Rolling my own intranet

I recently started setting up a personal Kubernetes cluster, and along the way deployed quite a few services: Weave for gitops, Traefik for networking, Prometheus and Grafana for monitoring, and some other operations apps. The apps I just named all have frontends that are really useful, but I don't want to expose them to the world wide web. The solution to this problem is called an intranet: make a little internal network that can only be accessed by myself and then host all the apps on there.

As it turns out, configuring this is no joke. Here's my story:

The goal

Basically I want some of my Kubernetes apps to be exposed to the internet (eg a WordPress site) and some apps to only be accessible from my intranet (eg Weave and Grafana, which are purely operational apps meant for managing my infrastructure). The good news is that Traefik can do this kind of routing, but the bad news is that there are a LOT of additional moving parts needed to make this happen.

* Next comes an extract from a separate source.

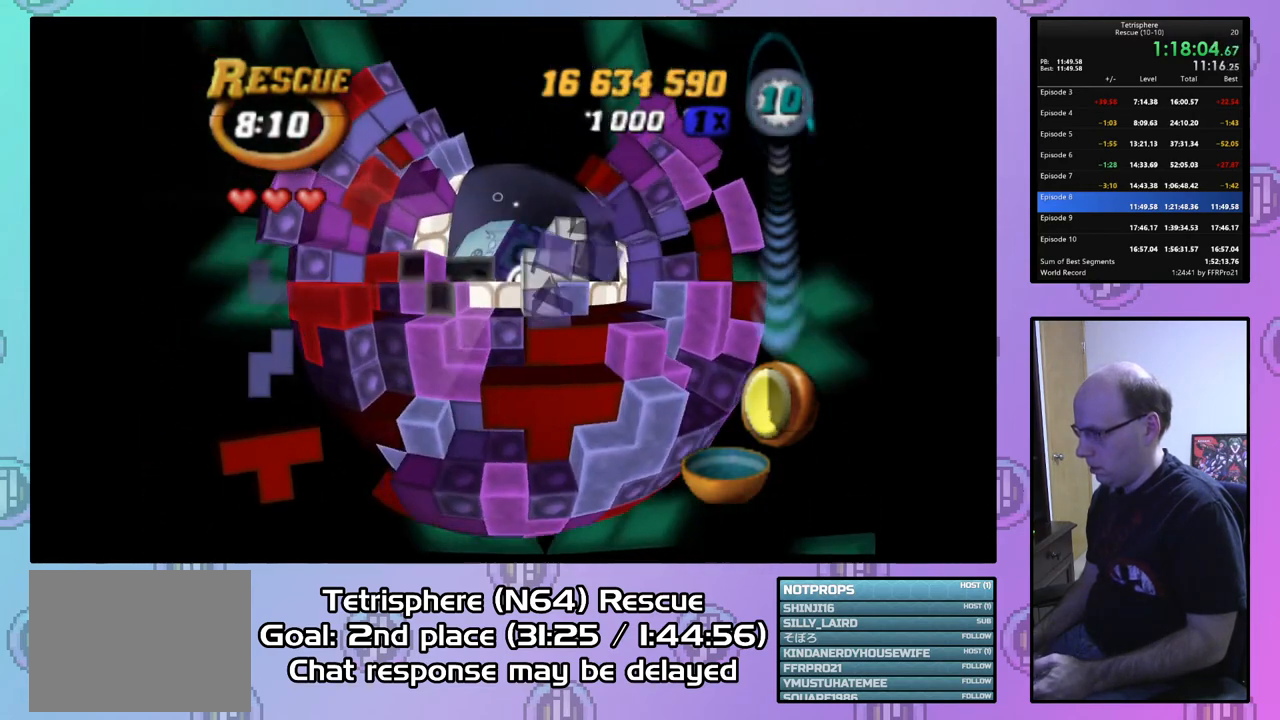
{"buttons": ["DPAD_DOWN"], "right_stick": "center", "events": [[100, "DPAD_LEFT", "up"], [167, "DPAD_LEFT", "down"], [267, "DPAD_LEFT", "up"], [333, "DPAD_LEFT", "down"], [400, "DPAD_LEFT", "up"], [467, "DPAD_DOWN", "down"]]}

Let's get to it.

I'm going to split up the requirements into a few sections:

Network layer: how the world connects to the cluster, how the intranet clients connect to the cluster, and how the nodes in the cluster connect to each other.
DNS: the public hostnames, the intranet hostnames, and the in-cluster service hostnames.
Routing: how the cluster distinguishes between intranet and internet traffic.
Certificates: public HTTPS and intranet HTTPS

A quick word on infrastructure

I don't love Oracle, but one thing I must concede is that they have a very generous free tier on their cloud platform. Depending on your CPU & RAM configuration, you can run up to 6 VMs for free forever. And you can run pretty much anything you want on those VMs. In my case, I'm running a Kubernetes cluster on 3 nodes across two datacentres, plus a dedicated VPN server. All for free. Pretty good deal.

Network layer

This is the simplest setup I could think of: my cluster runs on 3 nodes, and to get private intranet access, I got a dedicated VM running OpenVPN on the same subnet as the cluster. I could probably have tried running OpenVPN inside the cluster, but Oracle had a pre-baked OpenVPN image ready to go, and I was looking for minimal hassle.

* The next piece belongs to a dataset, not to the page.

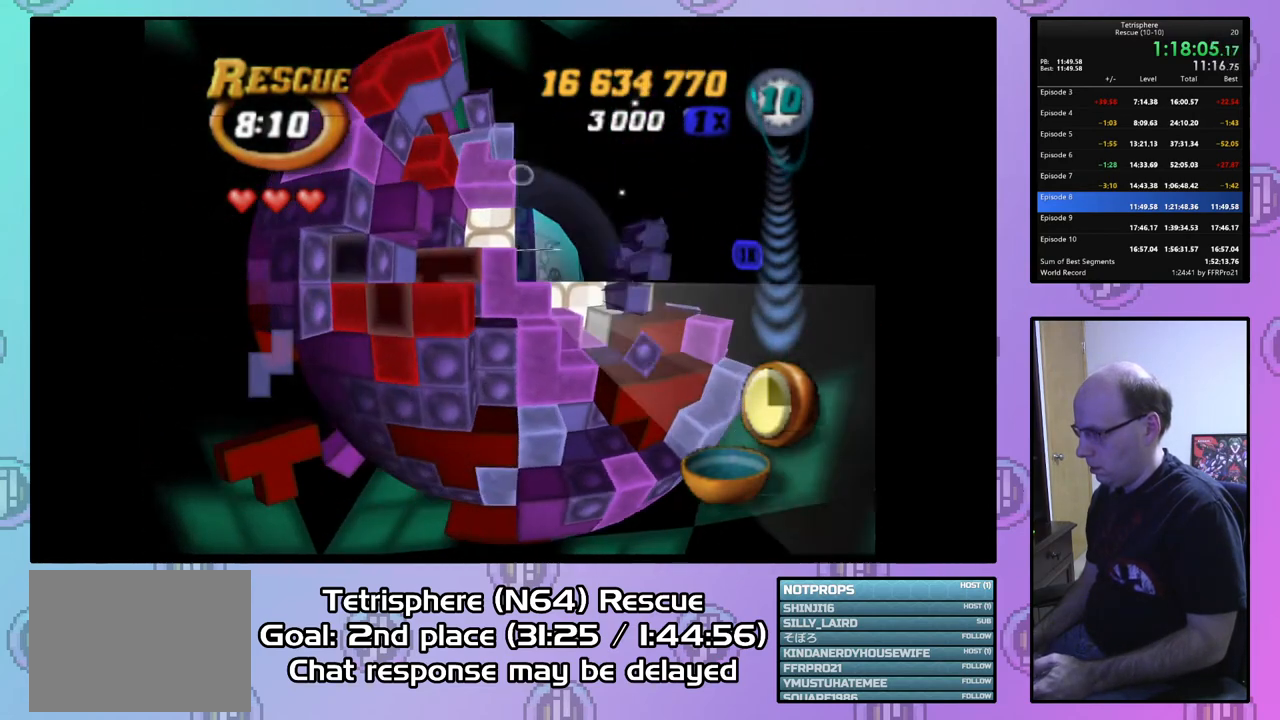
{"buttons": ["SQUARE", "DPAD_RIGHT"], "right_stick": "center", "events": [[67, "DPAD_DOWN", "up"], [100, "SQUARE", "down"], [267, "DPAD_DOWN", "down"], [333, "DPAD_DOWN", "up"], [467, "DPAD_RIGHT", "down"]]}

Oracle automatically assigns each node in a public subnet a public IP address. For my use case I only needed two of the nodes public - OpenVPN, and one of the cluster nodes.

The VPN setup

The OpenVPN use case is pretty clear: I can use my personal computer to connect to the VPN server (which is publicly hosted), which will then effectively put my device on the same internal network as the VPN. There's a tonne of security built in to OpenVPN so I have no worries that any unauthorised users will get in to the network this way. For sake of interest, here are my OpenVPN routing settings:

The cluster setup

My 3 nodes are running k3s, which is a super easy-to-setup, yet production-ready Kubernetes implementation. They all communicate with each other on a variety of ports, and the security group rules allow all traffic to all ports inside the subnet.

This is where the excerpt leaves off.